最後の授業は通訳科2との合同授業で、外部からゲストスピーカーをお招きし、その講演を私たち通訳科1は逐次通訳、通訳科2は同時通訳をするもので、期末テストを兼ねています。今回は広告概論及び広告業界をテーマとした日本語の講演、つまり日中通訳がメインでした。
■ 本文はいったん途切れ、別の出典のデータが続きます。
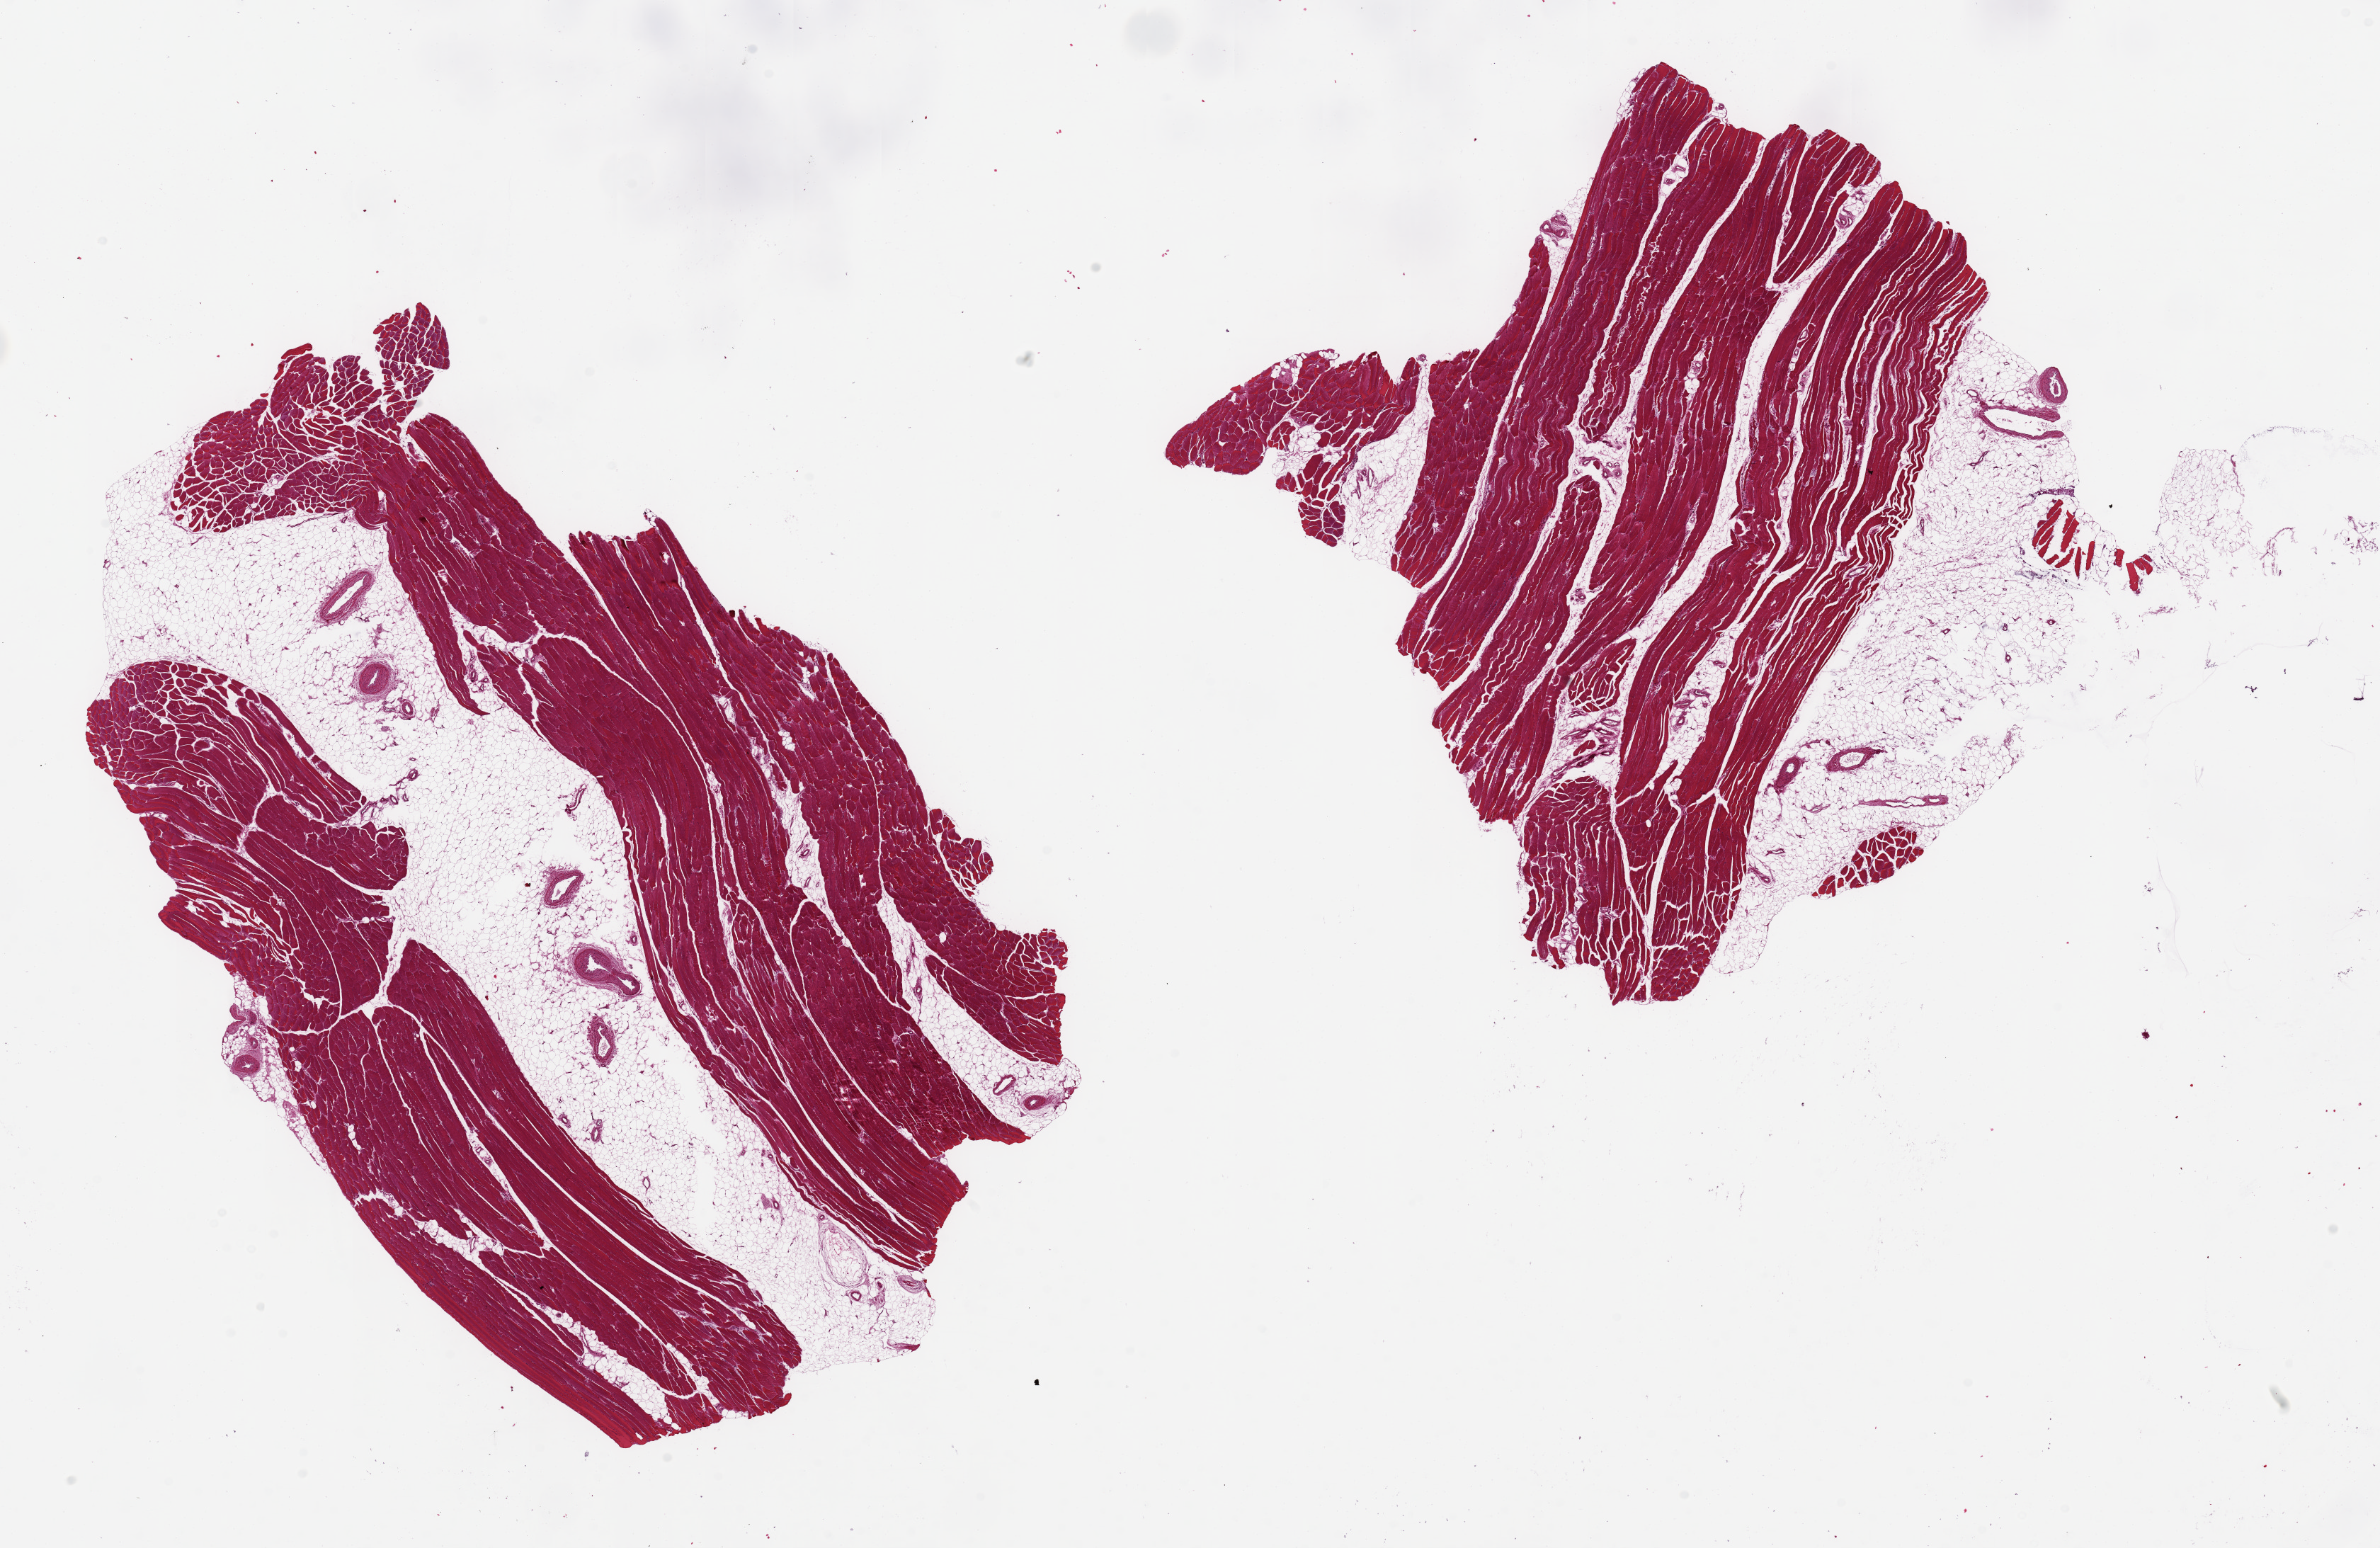
Whole-slide image, H&E stain — low-resolution overview of the scanned area, about 26.6 x 17.3 mm. PAXgene-fixed, paraffin-embedded tissue. Section of skeletal muscle (target tissue). Donor tissue sample. Donor: male.
Review note (as recorded): 2 pieces 12x8 & 9x7 mm; ~25% internal and external adipose.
事前に詳細資料をいただけたので、予習をすることで苦手な日中通訳に向かう恐怖と不安を抑え込むことができたことは大変ありがたいことでした。

 

しかしながら、スピーカーはわりと自由闊達に話を進めるタイプの方で、講演の前半は資料に沿ったお話でしたが、後半はほぼフリートークとなり、もちろんそれゆえに気持ちの入った生き生きとしたお話は大変面白く、自分の担当外の時間は授業ということも忘れて楽しく拝聴したのですが、自身が通訳する番となると、どこに話が飛ぶのか、どのような単語が飛び出すのかヒヤヒヤビクビクしてしまい、さらに私の場合中国語の組み立てが遅いので焦りも加わって散々な出来となってしまいました。

 

思えば、訳しやすいように全てをお膳立てしてもらっている授業はなんとありがたい環境なのでしょうか。何が起こるかわからない実践では、授業中の50%もパフォーマンスを発揮できないのだということを痛感しました。

 

資料外の話も多いとはいえ、専門用語もなく、平易且つ論理的な内容なので、中国語母語のクラスメイトは難なく上手に訳しているように思いましたが、終了後の講評タイムでは、もっと格調ある言葉を使うようにと先生方よりご指摘がありました。幼稚な単語を使えば話者の講演を幼稚な話に引き下げてしまう。通訳は話者と同じ温度、同じ格調で伝えなくてはならず、意味が通じる、伝わっているからよいというものではない、ということです。めざすところはそこなのです。

 

なお、最後は授業時間外に個人面談があり、一人ずつ先生とお話できます。個人的な問題や悩みにアドバイスいただけるので大変有意義な時間です。

 

こうして今学期の授業は終わりました。

 

先学期の授業が終わった時に、クラスメイトとの差に悩む私に、「人と比べないほうがいいですよ」と先生が仰った一言が妙に心に沁みて、この半年間の継続受講を決めました。結局今学期も、レベルの高いクラスメイト達についていくためひたすら予習に追われた半年間でしたが、今回3回目の受講にしてやっと、先生の仰ることを咀嚼する余裕、クラスメイトとの差に悩みすぎず自分の目標に向き合う強さが生まれたような気がします。またスキル面でもわずかながら成長を感じることができました。いつか同時通訳ができるようになる日をめざして、頑張って勉強を続けていきたいと思います。半年間お付き合いいただきましてありがとうございました!